ASSIGNED TASK 1:
In the text about the valley grassland ecoregion, why is the western side of the valley drier than the eastern side?
ASSIGNED TASK 2:
Pick up the text about the valley grassland ecoregion and continue it from its last sentence.

DOCUMENT SEGMENT:
The southernmost portion of the valley is a closed basin which emptied into Tulare Lake, Buena Vista Lake, and Kern Lake. These lakes and the surrounding seasonal wetlands have now mostly been drained and converted to cropland.

==Climate==
The ecoregion has a temperate Mediterranean climate, with most of the annual rainfall occurring during the winter months. Rainfall generally decreases from north to south. The western side of the valley, which is in the rain shadow of the Coast Ranges, is generally drier than the eastern side.

==Flora==
The dominant grasses in the moister areas of the valley were perennial bunch grasses, including Nassella pulchra mixed with other species. In the more extensive arid central regions this was probably not the case. Native species were adapted to cool-season growth during the wet winter months. Introduced annual grasses, which germinate at the onset of the rainy season and set seed then die during the summer drought, now dominate most valley grasslands. Grassland wildflowers include California poppy (Eschscholzia californica), lupines, and purple owl's clover (Castilleja exserta), which can still be seen, especially in the Tehachapi Mountains and Antelope Valley south of the valley, and the Carrizo Plain southwest of the valley, where they create colorful springtime blooms.

EXTRACTED INFORMATION:

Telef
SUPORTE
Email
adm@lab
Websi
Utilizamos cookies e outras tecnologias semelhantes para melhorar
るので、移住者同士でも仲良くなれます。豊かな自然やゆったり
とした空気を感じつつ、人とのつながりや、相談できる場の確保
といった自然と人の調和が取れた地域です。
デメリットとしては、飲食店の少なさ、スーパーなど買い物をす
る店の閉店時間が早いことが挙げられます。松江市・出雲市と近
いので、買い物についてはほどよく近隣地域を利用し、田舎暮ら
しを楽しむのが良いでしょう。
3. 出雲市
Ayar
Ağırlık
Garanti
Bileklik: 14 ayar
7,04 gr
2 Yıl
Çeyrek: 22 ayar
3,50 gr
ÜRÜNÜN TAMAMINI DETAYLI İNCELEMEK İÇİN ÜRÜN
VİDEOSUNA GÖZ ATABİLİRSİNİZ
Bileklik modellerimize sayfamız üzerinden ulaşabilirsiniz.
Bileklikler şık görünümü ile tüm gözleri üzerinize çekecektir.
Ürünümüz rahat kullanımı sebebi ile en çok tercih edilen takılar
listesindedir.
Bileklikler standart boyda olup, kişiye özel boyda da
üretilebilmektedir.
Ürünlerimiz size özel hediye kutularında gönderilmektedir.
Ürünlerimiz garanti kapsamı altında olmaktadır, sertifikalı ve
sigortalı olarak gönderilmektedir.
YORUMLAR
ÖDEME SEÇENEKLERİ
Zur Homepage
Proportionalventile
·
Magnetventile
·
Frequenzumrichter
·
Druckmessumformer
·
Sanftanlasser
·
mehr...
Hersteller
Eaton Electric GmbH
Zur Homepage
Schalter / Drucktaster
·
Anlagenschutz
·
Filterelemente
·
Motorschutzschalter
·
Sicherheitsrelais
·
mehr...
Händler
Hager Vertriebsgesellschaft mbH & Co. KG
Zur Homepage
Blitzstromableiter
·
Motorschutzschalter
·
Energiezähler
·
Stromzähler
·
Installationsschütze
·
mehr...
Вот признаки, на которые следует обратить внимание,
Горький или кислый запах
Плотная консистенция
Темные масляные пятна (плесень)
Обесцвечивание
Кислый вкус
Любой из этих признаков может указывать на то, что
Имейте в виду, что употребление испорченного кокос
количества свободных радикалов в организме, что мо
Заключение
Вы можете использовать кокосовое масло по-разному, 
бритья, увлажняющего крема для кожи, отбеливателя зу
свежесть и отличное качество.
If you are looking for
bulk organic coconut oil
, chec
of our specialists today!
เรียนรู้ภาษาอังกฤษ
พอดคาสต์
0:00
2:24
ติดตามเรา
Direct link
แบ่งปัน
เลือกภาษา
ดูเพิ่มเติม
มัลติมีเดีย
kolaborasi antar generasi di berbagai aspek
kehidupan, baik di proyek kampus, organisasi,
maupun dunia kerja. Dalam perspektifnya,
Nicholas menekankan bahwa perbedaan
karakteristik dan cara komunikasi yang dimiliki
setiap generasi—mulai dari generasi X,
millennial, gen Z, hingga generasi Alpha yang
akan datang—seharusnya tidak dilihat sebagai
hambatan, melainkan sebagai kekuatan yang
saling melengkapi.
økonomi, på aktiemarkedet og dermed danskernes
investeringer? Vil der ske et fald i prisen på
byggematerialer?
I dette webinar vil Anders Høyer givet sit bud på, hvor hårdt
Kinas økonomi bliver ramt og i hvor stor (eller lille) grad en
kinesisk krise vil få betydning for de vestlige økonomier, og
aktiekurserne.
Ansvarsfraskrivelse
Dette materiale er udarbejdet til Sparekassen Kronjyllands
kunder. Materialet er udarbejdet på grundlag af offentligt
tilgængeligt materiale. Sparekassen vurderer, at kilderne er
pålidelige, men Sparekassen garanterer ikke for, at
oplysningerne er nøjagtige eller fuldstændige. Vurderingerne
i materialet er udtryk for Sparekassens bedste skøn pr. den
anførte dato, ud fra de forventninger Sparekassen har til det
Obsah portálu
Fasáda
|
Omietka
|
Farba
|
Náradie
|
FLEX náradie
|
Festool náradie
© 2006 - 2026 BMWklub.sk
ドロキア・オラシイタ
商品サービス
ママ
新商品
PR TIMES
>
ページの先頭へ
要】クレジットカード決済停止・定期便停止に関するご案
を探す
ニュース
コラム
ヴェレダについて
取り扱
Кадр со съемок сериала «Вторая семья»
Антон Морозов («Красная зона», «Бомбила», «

--

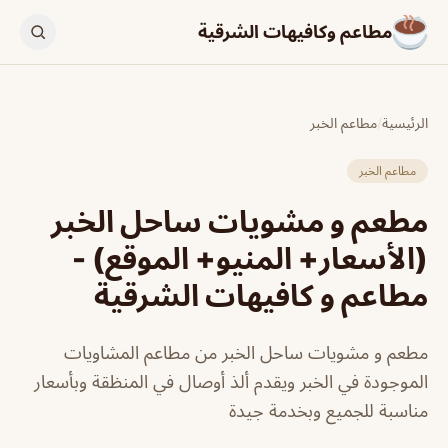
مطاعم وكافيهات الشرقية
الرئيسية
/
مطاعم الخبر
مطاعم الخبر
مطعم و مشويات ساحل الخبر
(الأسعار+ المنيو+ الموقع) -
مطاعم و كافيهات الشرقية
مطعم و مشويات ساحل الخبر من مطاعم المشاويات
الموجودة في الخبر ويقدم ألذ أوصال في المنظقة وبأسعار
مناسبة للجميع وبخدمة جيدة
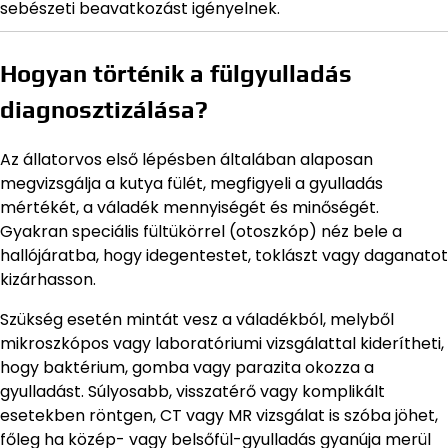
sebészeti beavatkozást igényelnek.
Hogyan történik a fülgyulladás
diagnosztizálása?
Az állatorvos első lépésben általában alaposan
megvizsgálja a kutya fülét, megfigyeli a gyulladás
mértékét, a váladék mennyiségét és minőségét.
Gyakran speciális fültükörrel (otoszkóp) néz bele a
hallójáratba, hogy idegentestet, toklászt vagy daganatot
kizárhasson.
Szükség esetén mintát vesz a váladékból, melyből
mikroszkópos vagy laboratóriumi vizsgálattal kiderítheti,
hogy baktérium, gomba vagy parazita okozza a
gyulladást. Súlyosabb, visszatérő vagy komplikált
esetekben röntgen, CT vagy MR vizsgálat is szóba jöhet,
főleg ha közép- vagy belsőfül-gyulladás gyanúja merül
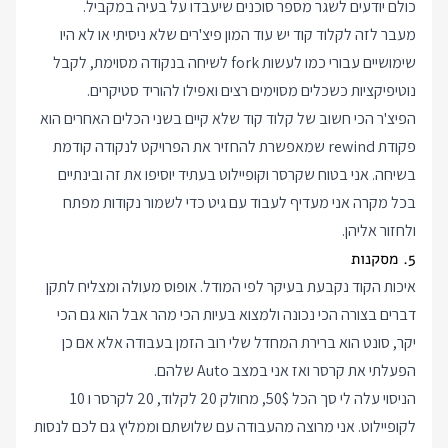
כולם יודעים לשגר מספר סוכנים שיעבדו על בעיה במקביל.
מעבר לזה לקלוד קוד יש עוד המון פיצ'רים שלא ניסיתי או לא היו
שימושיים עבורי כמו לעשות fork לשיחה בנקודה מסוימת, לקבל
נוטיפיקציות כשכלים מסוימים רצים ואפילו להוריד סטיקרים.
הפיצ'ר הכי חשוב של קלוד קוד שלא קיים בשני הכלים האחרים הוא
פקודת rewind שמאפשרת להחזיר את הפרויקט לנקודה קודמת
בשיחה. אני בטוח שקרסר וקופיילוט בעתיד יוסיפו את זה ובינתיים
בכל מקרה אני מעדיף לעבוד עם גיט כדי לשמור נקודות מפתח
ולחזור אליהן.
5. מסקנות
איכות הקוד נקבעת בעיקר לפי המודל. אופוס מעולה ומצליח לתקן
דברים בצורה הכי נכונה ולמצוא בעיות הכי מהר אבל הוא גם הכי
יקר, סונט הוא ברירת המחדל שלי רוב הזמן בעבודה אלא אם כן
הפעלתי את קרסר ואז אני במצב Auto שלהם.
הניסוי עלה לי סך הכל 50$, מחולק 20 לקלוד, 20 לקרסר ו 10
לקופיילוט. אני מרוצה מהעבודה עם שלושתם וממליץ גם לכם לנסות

ANSWER SECTION 1:
It lies in the rain shadow of the Coast Ranges.

ANSWER SECTION 2:
Riverside trees include willows, western sycamore (Platanus racemosa), box elder (Acer negundo), Fremont cottonwood (Populus fremontii), and valley oak (Quercus lobata).

==Fauna==
The Central Valley was once home to large populations of pronghorn antelope (Antilocapra americana), elk including the endemic tule elk subspecies (Cervus elaphus nannodes), mule deer (Odocoileus hemionus), California ground squirrels, gophers, mice, hare, rabbits and kangaroo rats. Several species or subspecies of rodents are endemic or near-endemic to the southern valley habitats, including the Fresno kangaroo rat (Dipodomys nitratoides exilis), Tipton kangaroo rat (Dipodomys nitratoides nitratoides), San Joaquin pocket mouse (Perognathus inornatus), and giant kangaroo rat (Dipodomys ingens). The San Joaquin kit fox (Vulpes macrotis mutica) is an endangered subspecies surviving on the hillsides of the San Joaquin Valley.

The wetlands of the Valley were an important habitat for wintering waterbirds and migrating birds along the Pacific flyway. Three birds are nearly endemic to the ecoregion – the yellow-billed magpie (Pica nuttalli), tricolored blackbird (Agelaius tricolor), and Nuttall's woodpecker (Picoides nuttalii).

Reptiles and amphibians of the valley include the endemic San Joaquin coachwhip snake (Masticophis flagellum ruddocki), blunt-nosed leopard lizard (Gambelia sila), Gilbert's skink (Eumeces gilberti) and the western aquatic garter snake (Thamnophis couchii). There are also a number of endemic invertebrates.

The Central Valley is also home to a wide variety of endemic fish species, including the Sacramento pikeminnow, Sacramento perch, Sacramento blackfish, and Sacramento splittail, among others.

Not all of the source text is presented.